"I'd rather spend my money on my genome than a Bentley or an airplane" - fleaflicker
http://www.nytimes.com/2008/03/04/health/research/04geno.html?ex=1362286800&en=1a8fb705f5970ec0&ei=5090&partner=rssuserland&emc=rss&pagewanted=all

======
mynameishere
_Biologists have mixed feelings about the emergence of the genome as a luxury
item. Some worry that what they have dubbed “genomic elitism”_

...

 _“What the heck am I doing?” Mr. Stoicescu recalls wondering. “And how many
children in Africa might have been fed?”_

In the early 1900s, eugenics was a popular topic among a diverse crowd of
intellectuals. Then, of course, the method was primarily a matter of
encouraging "lesser" people to have fewer children ("Negative eugenics") and
"better" people having more.

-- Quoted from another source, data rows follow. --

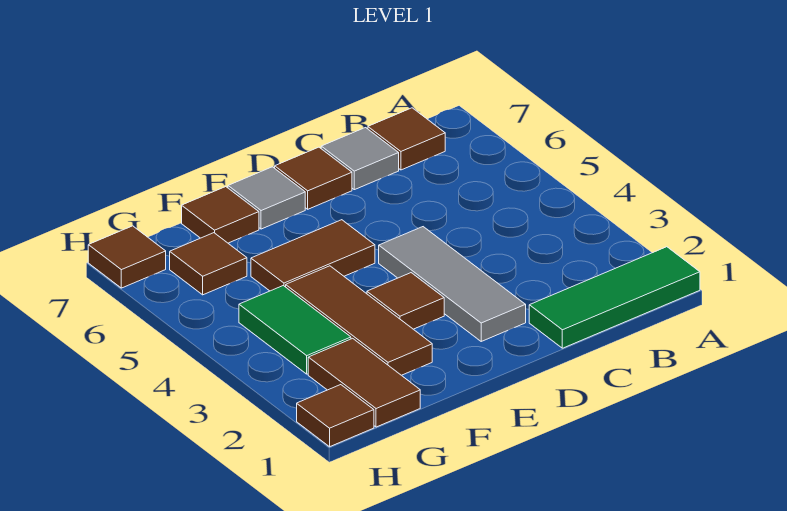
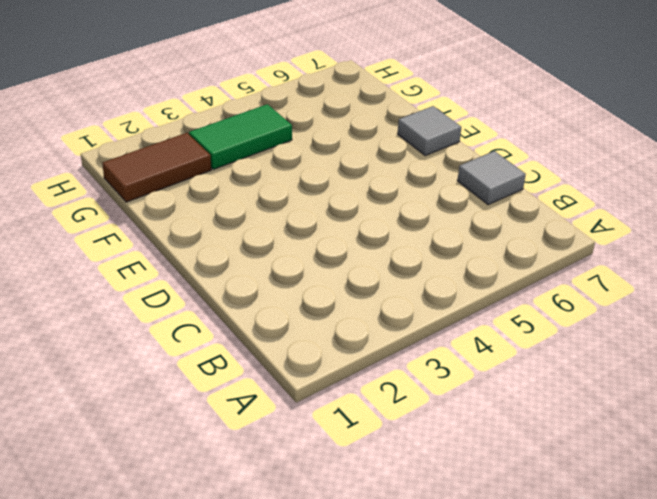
none -> green tile A1:C1 level 1
none -> brown tile B7 level 1
none -> grey tile D2:D4 level 1

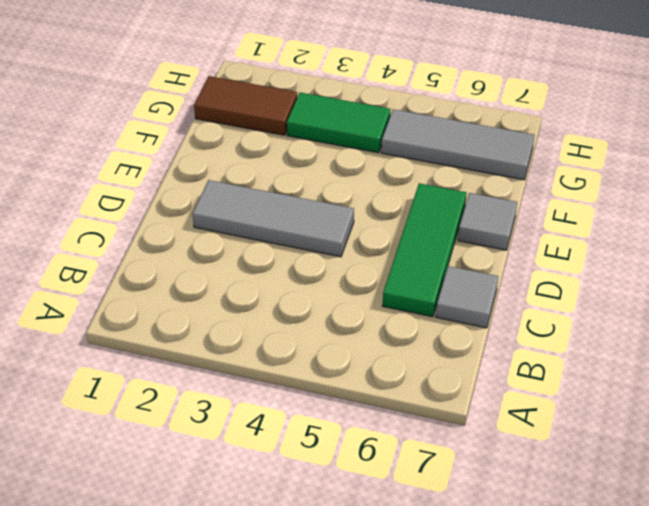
green tile C6:E6 level 1 -> green tile A1:C1 level 1
grey tile G5:G7 level 1 -> brown tile G6 level 1
none -> brown tile B7 level 1
none -> brown tile D7 level 1
none -> brown tile E3 level 1

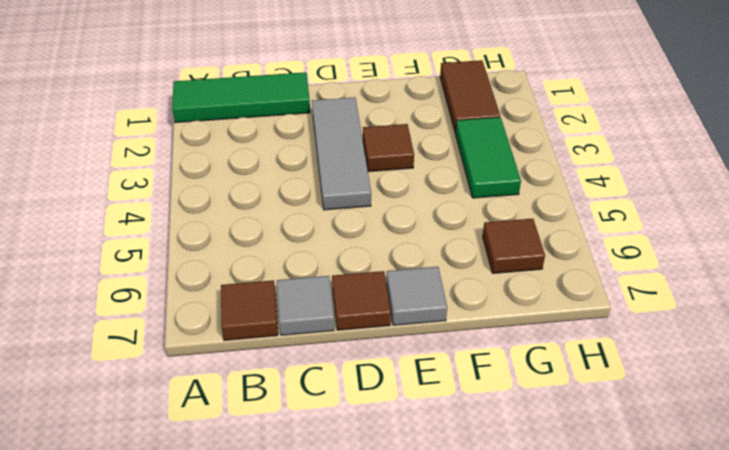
none -> brown tile E5:F5 level 1
none -> brown tile F2:F4 level 1
none -> brown tile F7 level 1

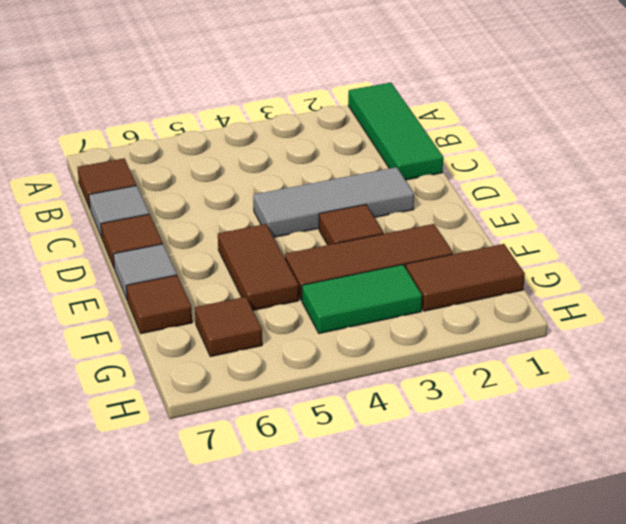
none -> brown tile H1 level 1
none -> brown tile H7 level 1

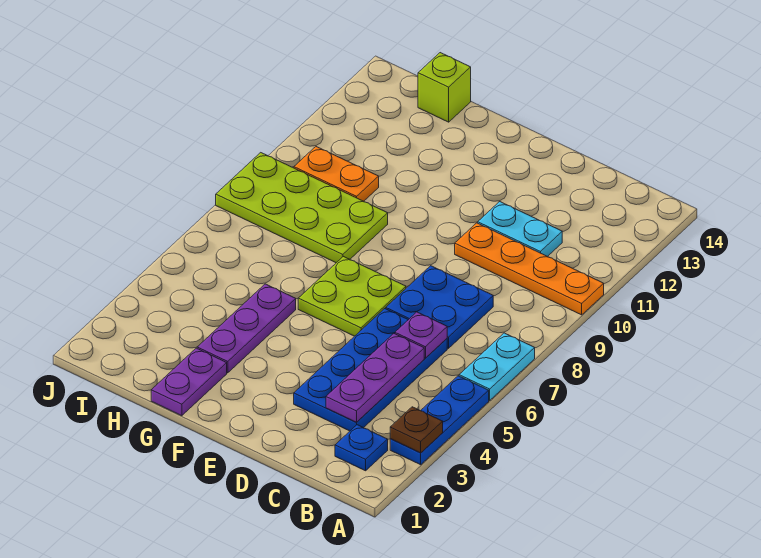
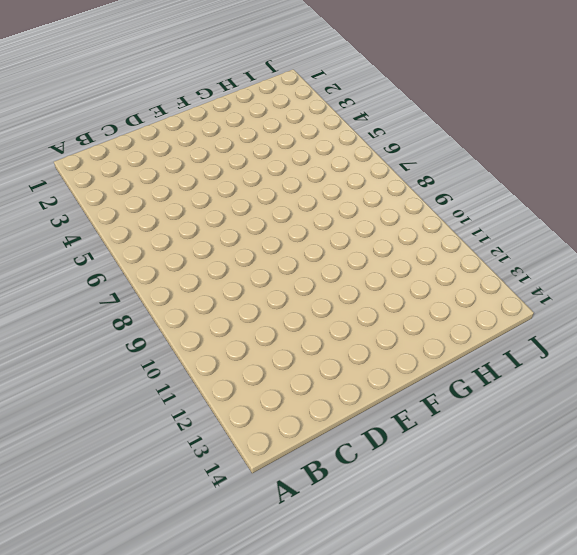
none -> blue plate A3:A5 level 1
none -> cyan plate A6:A7 level 1
none -> orange plate A10:D10 level 1

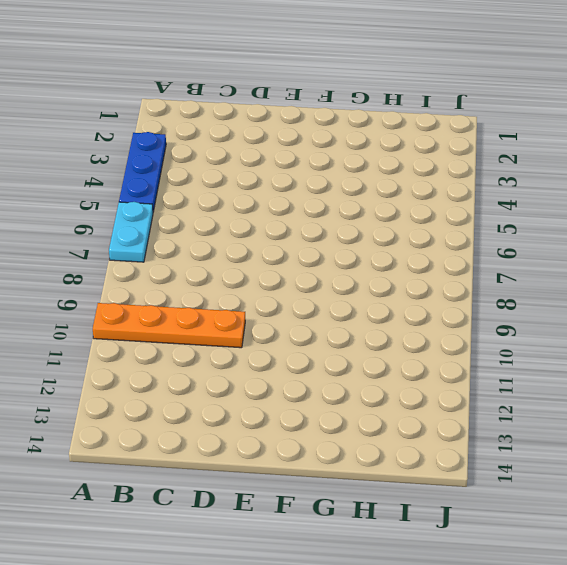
none -> blue plate B2 level 1
none -> blue plate C3:D6 level 1
none -> blue plate C7:D8 level 1

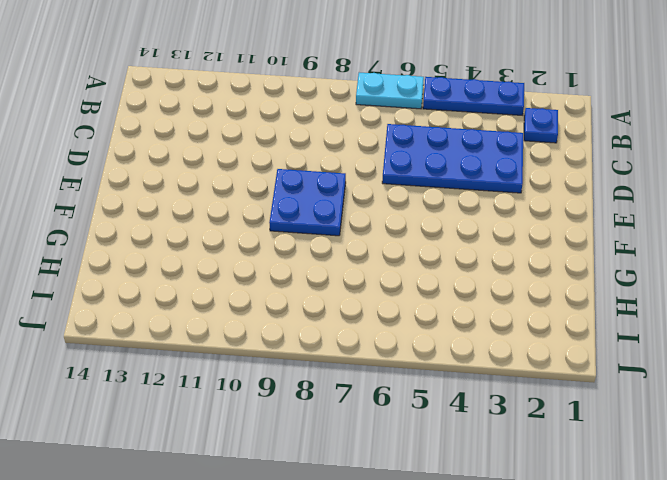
blue plate E8:F9 level 1 -> blue plate C7:D8 level 1
none -> orange plate A10:D10 level 1
none -> cyan plate C11:D11 level 1
none -> lime plate E6:F7 level 1

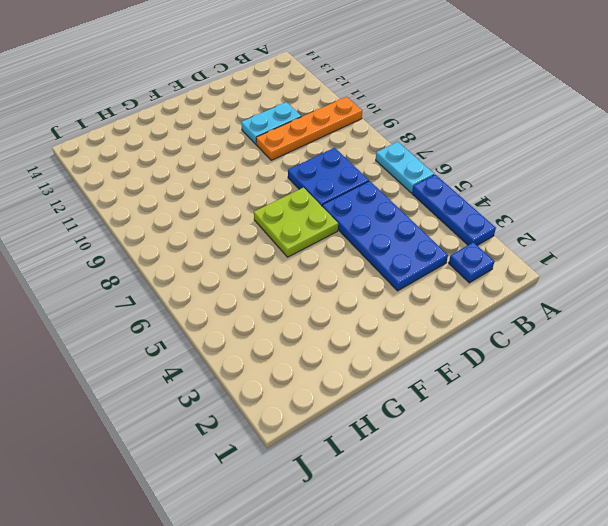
none -> purple plate G1:G2 level 1
none -> purple plate G3:G5 level 1
none -> lime plate G8:J9 level 1

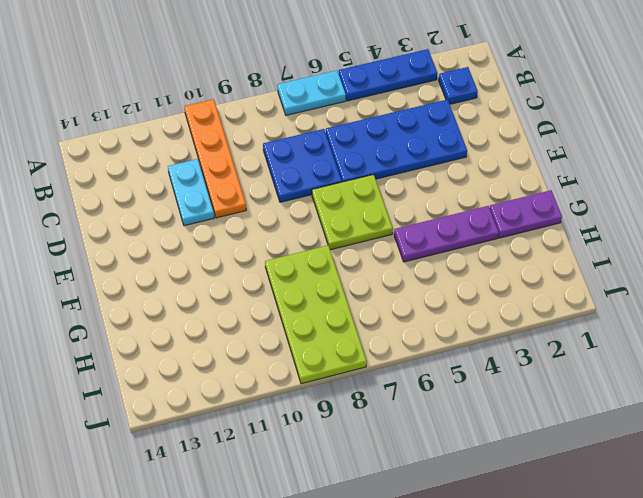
none -> orange plate H10:I10 level 1
none -> lime brick H14 level 1
none -> brown plate A3 level 2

A similar recent program is described thus:

 _To its critics, Project Prevention or Crack - an American organisation which
pays drug addicts and alcoholics to be sterilised - is a terrifying throwback
to the neutering of "defectives" during the 20th Century._

<http://news.bbc.co.uk/2/hi/americas/3189763.stm>

...and so on. Of course, all of the Equality rubbish that has been preached to
a sickening degree by liberals has only one possible realization: Positive
eugenics. So Mr. Stoicescu wonders if his money would be better spent on
cornmeal or whatever for starving Africans. I would suggest it's egocentric
people like himself who are Africa's only real hope. He blows a few 100K on
vanity, but that money will advance the state of the art to the point of
genetic engineering, which will allow an actual improvement in people.